BALB/c-nu mice (4–5 weeks old, male)) were purchased from Vitalriver (Beijing, China) and used for the xenograft test. AsPC-1 cells (5 × 106) infected with shControl, shNR5A2, shGDF15, or shNR5A2 + shGDF15 lentivirus were dispersed in 100 μL PBS and inoculated subcutaneously into the left dorsal flank of nude mice. Power analysis was used to calculate the sample size required for animal experiments and animals were randomized to the different groups. There is no blinding of researchers or participants. Tumor sizes were assessed with a digital Vernier caliper every two days. The animals were sacrificed on day 21, and the tumors were excised and weighed. Statistical analyses were performed using a two-sided paired Student’s t-test to compare the difference in tumor weights between the two groups. Experimental procedures were performed according to guidelines set forth by the Chinese National Institutes of Health and approved by the Ethical Committee on Animal Experiments of the Huazhong University of Science and Technology in Wuhan, China.

Statistical analysis

Statistical analyses were performed using the unpaired or paired Student’s t test for single comparisons and one-way ANOVA with a post hoc test for multiple comparisons.
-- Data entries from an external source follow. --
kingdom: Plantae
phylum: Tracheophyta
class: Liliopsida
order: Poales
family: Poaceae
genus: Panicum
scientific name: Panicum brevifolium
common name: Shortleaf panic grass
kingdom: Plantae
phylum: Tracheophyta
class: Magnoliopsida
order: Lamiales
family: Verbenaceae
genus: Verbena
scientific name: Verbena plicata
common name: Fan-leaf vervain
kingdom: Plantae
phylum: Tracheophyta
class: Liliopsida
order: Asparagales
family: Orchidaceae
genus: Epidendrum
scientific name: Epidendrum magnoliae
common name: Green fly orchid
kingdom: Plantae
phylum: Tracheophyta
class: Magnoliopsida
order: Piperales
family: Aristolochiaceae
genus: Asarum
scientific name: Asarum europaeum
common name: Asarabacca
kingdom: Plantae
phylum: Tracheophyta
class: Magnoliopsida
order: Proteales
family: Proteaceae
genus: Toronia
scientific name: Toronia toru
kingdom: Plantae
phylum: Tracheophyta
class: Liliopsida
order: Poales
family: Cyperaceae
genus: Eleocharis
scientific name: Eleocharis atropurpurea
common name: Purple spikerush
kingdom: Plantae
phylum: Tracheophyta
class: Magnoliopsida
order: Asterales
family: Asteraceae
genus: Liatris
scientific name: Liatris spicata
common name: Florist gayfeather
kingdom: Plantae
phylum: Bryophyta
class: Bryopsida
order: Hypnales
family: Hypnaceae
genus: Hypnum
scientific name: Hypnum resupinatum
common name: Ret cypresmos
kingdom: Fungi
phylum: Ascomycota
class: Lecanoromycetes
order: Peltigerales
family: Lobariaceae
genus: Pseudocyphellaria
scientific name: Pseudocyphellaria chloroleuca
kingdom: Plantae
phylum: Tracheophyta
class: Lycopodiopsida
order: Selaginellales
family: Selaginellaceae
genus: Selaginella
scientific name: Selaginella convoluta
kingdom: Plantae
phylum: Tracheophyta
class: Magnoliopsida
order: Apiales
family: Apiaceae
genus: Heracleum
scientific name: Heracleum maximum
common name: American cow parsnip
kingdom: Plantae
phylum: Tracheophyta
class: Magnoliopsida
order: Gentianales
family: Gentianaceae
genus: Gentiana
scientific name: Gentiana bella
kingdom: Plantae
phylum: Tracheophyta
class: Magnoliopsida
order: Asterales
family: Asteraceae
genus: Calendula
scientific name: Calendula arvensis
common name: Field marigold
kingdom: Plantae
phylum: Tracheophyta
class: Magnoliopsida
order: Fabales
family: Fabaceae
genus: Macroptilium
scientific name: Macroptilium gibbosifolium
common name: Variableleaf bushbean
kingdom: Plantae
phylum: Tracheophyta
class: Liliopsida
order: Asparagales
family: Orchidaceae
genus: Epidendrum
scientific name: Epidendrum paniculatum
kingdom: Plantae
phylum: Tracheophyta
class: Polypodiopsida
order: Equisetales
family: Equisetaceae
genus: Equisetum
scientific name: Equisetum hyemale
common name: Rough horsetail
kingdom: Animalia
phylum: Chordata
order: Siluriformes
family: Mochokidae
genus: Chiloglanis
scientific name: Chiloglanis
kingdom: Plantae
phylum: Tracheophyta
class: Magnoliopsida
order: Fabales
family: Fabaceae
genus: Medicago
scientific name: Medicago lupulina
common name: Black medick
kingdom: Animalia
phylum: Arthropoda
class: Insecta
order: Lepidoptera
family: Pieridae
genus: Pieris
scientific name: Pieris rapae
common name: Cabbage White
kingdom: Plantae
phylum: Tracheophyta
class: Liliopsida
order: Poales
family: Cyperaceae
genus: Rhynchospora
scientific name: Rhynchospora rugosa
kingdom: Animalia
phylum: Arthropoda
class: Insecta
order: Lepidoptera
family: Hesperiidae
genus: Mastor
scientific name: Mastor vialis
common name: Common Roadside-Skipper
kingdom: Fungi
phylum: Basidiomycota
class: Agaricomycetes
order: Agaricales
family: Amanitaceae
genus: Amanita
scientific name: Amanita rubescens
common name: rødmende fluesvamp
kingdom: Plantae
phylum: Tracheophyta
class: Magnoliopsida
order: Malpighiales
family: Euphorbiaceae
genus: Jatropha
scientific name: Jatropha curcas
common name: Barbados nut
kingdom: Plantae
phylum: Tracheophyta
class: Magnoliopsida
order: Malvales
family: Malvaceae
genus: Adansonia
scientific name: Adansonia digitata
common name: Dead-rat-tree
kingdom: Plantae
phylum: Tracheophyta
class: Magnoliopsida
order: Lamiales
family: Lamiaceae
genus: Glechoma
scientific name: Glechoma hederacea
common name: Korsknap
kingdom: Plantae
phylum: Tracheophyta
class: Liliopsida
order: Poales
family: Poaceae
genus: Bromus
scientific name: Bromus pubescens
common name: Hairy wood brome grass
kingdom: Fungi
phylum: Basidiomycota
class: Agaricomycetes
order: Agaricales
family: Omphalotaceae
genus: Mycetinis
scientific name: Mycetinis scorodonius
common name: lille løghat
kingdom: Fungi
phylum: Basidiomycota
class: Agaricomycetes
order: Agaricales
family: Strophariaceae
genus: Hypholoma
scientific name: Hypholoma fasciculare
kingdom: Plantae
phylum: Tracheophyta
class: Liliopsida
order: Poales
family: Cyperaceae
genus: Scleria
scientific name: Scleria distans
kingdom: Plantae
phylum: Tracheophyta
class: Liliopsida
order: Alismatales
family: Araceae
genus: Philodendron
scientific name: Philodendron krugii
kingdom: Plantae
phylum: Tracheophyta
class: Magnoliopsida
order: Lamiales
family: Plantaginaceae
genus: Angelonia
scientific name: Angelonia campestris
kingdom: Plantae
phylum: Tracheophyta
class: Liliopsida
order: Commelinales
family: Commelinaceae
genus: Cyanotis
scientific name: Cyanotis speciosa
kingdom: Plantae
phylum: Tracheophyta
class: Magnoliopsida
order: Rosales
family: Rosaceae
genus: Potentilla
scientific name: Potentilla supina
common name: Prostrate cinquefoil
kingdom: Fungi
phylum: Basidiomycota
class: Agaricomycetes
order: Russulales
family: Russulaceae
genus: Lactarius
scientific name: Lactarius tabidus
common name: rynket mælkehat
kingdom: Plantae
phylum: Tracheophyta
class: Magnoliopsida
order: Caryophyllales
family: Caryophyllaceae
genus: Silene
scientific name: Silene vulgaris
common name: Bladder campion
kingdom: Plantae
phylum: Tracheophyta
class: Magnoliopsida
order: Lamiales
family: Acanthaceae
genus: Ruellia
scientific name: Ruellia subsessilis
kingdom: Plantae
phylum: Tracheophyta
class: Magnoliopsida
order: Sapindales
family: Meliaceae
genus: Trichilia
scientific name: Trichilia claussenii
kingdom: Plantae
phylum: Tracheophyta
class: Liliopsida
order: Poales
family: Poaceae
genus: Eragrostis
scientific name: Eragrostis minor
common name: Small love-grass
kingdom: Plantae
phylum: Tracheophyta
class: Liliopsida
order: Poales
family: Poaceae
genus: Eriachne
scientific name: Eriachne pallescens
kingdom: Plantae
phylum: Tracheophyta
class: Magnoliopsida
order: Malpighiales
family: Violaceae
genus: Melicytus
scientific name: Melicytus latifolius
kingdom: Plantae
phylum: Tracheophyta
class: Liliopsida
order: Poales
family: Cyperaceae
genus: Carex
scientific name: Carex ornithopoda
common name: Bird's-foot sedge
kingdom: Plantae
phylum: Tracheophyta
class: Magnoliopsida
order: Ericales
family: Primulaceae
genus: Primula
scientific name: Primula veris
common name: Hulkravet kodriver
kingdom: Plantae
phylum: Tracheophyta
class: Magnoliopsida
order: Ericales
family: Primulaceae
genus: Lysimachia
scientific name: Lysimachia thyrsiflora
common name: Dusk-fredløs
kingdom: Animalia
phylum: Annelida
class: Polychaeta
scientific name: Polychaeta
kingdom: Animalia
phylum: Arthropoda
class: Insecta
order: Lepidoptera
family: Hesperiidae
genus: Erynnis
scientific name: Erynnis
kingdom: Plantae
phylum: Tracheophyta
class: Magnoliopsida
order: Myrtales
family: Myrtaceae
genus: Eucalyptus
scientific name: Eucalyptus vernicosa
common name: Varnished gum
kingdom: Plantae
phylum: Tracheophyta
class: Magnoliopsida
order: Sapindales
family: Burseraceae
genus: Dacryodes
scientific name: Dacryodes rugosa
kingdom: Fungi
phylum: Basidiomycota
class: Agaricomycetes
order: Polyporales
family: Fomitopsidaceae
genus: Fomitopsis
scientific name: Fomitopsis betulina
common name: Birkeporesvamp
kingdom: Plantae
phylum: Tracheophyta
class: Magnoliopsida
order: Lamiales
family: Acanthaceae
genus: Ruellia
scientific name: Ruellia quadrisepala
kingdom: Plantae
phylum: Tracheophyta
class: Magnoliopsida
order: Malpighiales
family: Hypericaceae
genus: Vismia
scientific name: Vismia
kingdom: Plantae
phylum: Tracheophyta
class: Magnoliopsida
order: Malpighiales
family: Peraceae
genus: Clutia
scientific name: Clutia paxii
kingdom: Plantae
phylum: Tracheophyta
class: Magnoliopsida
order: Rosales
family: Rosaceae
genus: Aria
Statistical significance was evaluated using the GraphPad Prism 8 software (GradPad Software, Inc.). A p value < 0.05 was considered statistically significant. All the values are expressed as the mean ± SD. The variance between the statistically compared groups are similar. No estimate of variation has been performed within each group of data prior to statistical analysis.